*THE PROBLEM:* Would you output the following records verbatim and skip the images in them?
[Opening RECORD SET section]
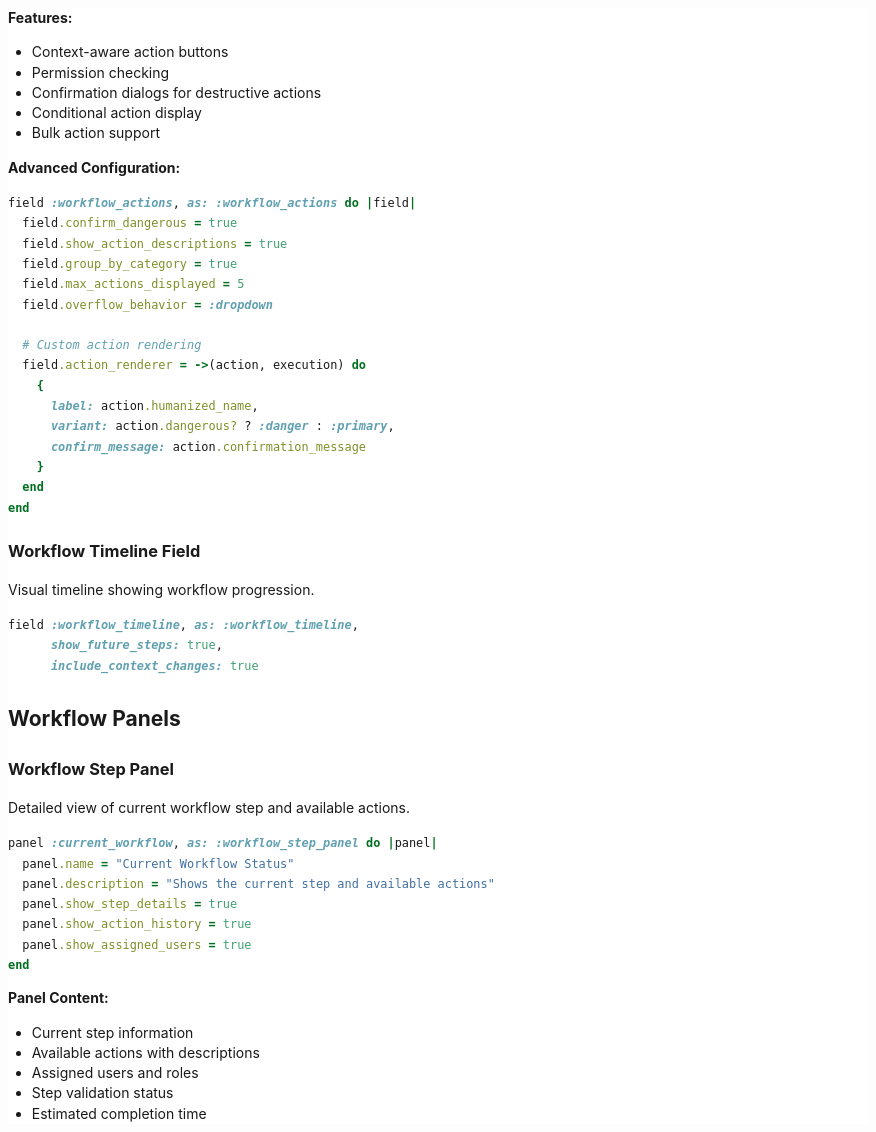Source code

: **Features:**
- Context-aware action buttons
- Permission checking
- Confirmation dialogs for destructive actions
- Conditional action display
- Bulk action support

**Advanced Configuration:**
```ruby
field :workflow_actions, as: :workflow_actions do |field|
  field.confirm_dangerous = true
  field.show_action_descriptions = true
  field.group_by_category = true
  field.max_actions_displayed = 5
  field.overflow_behavior = :dropdown
  
  # Custom action rendering
  field.action_renderer = ->(action, execution) do
    {
      label: action.humanized_name,
      variant: action.dangerous? ? :danger : :primary,
      confirm_message: action.confirmation_message
    }
  end
end
```

### Workflow Timeline Field

Visual timeline showing workflow progression.

```ruby
field :workflow_timeline, as: :workflow_timeline,
      show_future_steps: true,
      include_context_changes: true
```

## Workflow Panels

### Workflow Step Panel

Detailed view of current workflow step and available actions.

```ruby
panel :current_workflow, as: :workflow_step_panel do |panel|
  panel.name = "Current Workflow Status"
  panel.description = "Shows the current step and available actions"
  panel.show_step_details = true
  panel.show_action_history = true
  panel.show_assigned_users = true
end
```

**Panel Content:**
- Current step information
- Available actions with descriptions
- Assigned users and roles
- Step validation status
- Estimated completion time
[Closing RECORD SET section]
*ANSWER AREA:*
Source code

: **Features:**
- Context-aware action buttons
- Permission checking
- Confirmation dialogs for destructive actions
- Conditional action display
- Bulk action support

**Advanced Configuration:**
```ruby
field :workflow_actions, as: :workflow_actions do |field|
  field.confirm_dangerous = true
  field.show_action_descriptions = true
  field.group_by_category = true
  field.max_actions_displayed = 5
  field.overflow_behavior = :dropdown
  
  # Custom action rendering
  field.action_renderer = ->(action, execution) do
    {
      label: action.humanized_name,
      variant: action.dangerous? ? :danger : :primary,
      confirm_message: action.confirmation_message
    }
  end
end
```

### Workflow Timeline Field

Visual timeline showing workflow progression.

```ruby
field :workflow_timeline, as: :workflow_timeline,
      show_future_steps: true,
      include_context_changes: true
```

## Workflow Panels

### Workflow Step Panel

Detailed view of current workflow step and available actions.

```ruby
panel :current_workflow, as: :workflow_step_panel do |panel|
  panel.name = "Current Workflow Status"
  panel.description = "Shows the current step and available actions"
  panel.show_step_details = true
  panel.show_action_history = true
  panel.show_assigned_users = true
end
```

**Panel Content:**
- Current step information
- Available actions with descriptions
- Assigned users and roles
- Step validation status
- Estimated completion time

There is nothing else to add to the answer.